Excerpt:
[Start]

In New York City the battle against White dispossession was lost long ago but there are still a significant number of Whites who reside in the Rotten Apple. Like Whites in many areas of America, those in New York City must deal with hate crimes, common crime, high taxes, lack of government services and official discrimination in education and employment.
Unlike Whites in most of America, New Yorkers have someone publicly fighting for them.
Until very recently, Frank Borzellieri was a newspaper columnist for the Queens Ledger newspaper group, cable talk show host and elected school board member in the borough of Queens. His outspoken stands for conservative causes have earned him national television appearances on programs such as Fox Sunday Morning, Geraldo Rivera and Michael Moore's TV Nation.
Don't Take It Personally is Borzellieri's second book and is a collection of some of his favorite newspaper columns. Most of his articles deal with race, immigration, crime and the "culture wars." The book has an excellent introduction from Sam Francis, who praises the author for being perhaps the only pro-White columnist still writing for a mainstream newspaper.

[End]

[Source data]

[Start]

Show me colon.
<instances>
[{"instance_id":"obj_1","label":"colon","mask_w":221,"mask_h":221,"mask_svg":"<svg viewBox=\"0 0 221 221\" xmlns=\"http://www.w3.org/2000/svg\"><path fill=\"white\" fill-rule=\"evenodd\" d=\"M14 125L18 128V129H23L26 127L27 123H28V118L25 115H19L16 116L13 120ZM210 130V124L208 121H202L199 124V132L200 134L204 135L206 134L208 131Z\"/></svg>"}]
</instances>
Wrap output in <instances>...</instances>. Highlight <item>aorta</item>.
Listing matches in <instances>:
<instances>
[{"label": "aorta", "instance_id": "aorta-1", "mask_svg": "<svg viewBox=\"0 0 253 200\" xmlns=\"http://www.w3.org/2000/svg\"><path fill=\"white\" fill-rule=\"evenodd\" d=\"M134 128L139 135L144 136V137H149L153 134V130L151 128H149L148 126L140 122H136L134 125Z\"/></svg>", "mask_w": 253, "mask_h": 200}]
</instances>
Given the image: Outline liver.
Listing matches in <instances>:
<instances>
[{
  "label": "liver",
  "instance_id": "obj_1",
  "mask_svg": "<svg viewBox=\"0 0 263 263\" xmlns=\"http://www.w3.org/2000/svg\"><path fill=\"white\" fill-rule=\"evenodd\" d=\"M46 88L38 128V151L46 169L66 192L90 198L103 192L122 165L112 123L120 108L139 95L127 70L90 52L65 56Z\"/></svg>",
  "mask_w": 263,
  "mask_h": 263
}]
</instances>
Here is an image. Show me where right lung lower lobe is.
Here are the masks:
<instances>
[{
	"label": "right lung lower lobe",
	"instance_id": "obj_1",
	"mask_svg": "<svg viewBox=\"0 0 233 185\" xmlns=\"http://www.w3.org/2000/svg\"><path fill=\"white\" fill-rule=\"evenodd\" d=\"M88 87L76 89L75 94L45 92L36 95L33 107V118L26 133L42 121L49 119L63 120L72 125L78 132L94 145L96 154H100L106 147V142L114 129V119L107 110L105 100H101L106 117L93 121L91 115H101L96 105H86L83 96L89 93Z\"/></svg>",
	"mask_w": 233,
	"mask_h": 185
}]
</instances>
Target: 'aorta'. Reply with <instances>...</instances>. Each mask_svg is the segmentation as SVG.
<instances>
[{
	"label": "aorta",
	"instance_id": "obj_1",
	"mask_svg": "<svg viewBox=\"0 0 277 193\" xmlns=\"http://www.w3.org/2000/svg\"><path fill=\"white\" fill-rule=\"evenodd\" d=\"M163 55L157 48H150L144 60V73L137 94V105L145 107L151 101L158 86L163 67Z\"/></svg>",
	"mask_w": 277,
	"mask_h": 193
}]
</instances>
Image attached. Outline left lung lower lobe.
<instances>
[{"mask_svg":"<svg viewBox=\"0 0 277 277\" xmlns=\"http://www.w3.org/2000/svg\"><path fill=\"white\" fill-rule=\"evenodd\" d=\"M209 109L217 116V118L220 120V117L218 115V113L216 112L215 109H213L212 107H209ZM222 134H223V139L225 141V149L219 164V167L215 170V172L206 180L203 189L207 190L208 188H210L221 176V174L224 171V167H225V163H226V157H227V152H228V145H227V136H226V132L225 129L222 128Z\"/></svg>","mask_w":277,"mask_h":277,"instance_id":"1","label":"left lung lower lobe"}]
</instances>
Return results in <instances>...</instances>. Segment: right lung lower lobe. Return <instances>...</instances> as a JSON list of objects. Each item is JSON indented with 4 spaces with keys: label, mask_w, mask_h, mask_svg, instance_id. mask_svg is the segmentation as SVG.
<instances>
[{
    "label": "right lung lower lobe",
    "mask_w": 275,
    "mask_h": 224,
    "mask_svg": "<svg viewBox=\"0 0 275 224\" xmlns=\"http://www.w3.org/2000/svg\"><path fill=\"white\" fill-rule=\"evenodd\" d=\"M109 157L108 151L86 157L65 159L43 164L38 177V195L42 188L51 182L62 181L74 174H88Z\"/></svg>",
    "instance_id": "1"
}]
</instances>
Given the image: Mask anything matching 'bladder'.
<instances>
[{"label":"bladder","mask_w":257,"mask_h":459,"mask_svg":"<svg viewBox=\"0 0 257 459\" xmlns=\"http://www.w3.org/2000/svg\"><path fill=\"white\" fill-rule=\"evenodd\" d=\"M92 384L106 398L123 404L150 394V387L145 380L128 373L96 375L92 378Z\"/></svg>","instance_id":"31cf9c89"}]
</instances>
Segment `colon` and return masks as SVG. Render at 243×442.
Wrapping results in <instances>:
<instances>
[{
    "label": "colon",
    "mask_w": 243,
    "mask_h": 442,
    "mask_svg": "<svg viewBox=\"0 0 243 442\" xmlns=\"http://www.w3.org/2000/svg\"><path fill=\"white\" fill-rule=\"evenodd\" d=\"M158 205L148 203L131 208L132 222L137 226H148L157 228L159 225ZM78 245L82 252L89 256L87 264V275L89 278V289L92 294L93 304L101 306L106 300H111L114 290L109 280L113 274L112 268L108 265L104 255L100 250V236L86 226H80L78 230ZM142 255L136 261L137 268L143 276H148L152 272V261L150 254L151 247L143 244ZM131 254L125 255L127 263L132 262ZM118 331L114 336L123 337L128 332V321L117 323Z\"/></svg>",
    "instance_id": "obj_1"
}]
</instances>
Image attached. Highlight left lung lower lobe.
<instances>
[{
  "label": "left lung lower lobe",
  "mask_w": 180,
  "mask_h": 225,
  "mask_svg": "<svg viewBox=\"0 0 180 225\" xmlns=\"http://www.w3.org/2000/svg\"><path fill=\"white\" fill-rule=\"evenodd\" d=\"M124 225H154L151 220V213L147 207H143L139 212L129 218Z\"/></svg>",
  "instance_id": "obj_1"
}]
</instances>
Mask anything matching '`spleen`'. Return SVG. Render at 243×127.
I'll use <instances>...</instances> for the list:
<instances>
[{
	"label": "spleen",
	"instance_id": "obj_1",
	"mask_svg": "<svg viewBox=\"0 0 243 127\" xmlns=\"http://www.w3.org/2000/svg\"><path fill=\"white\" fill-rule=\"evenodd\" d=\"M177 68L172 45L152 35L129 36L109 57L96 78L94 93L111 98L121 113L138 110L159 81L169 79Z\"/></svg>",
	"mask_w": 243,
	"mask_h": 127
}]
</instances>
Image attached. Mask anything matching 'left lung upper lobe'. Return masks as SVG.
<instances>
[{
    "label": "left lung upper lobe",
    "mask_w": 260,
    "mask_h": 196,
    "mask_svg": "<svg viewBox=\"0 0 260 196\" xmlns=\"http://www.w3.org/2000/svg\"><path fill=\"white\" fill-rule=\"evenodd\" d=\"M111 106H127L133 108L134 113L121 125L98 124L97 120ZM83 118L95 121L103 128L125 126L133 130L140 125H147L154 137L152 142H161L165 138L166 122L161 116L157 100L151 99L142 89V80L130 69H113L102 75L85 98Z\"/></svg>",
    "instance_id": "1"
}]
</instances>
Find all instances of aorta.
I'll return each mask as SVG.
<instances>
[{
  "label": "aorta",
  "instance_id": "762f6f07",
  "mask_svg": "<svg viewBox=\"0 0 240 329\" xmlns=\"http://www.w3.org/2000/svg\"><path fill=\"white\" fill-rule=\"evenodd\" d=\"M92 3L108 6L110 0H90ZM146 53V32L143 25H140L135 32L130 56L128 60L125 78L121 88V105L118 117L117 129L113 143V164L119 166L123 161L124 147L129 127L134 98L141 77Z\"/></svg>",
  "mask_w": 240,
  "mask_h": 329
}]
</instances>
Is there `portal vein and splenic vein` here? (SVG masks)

[End]

Print the passage of the review from "In New York City the" up to and including "Moore's TV Nation.". The records have no connection to the review.

Response to the exercise:
In New York City the battle against White dispossession was lost long ago but there are still a significant number of Whites who reside in the Rotten Apple. Like Whites in many areas of America, those in New York City must deal with hate crimes, common crime, high taxes, lack of government services and official discrimination in education and employment.
Unlike Whites in most of America, New Yorkers have someone publicly fighting for them.
Until very recently, Frank Borzellieri was a newspaper columnist for the Queens Ledger newspaper group, cable talk show host and elected school board member in the borough of Queens. His outspoken stands for conservative causes have earned him national television appearances on programs such as Fox Sunday Morning, Geraldo Rivera and Michael Moore's TV Nation.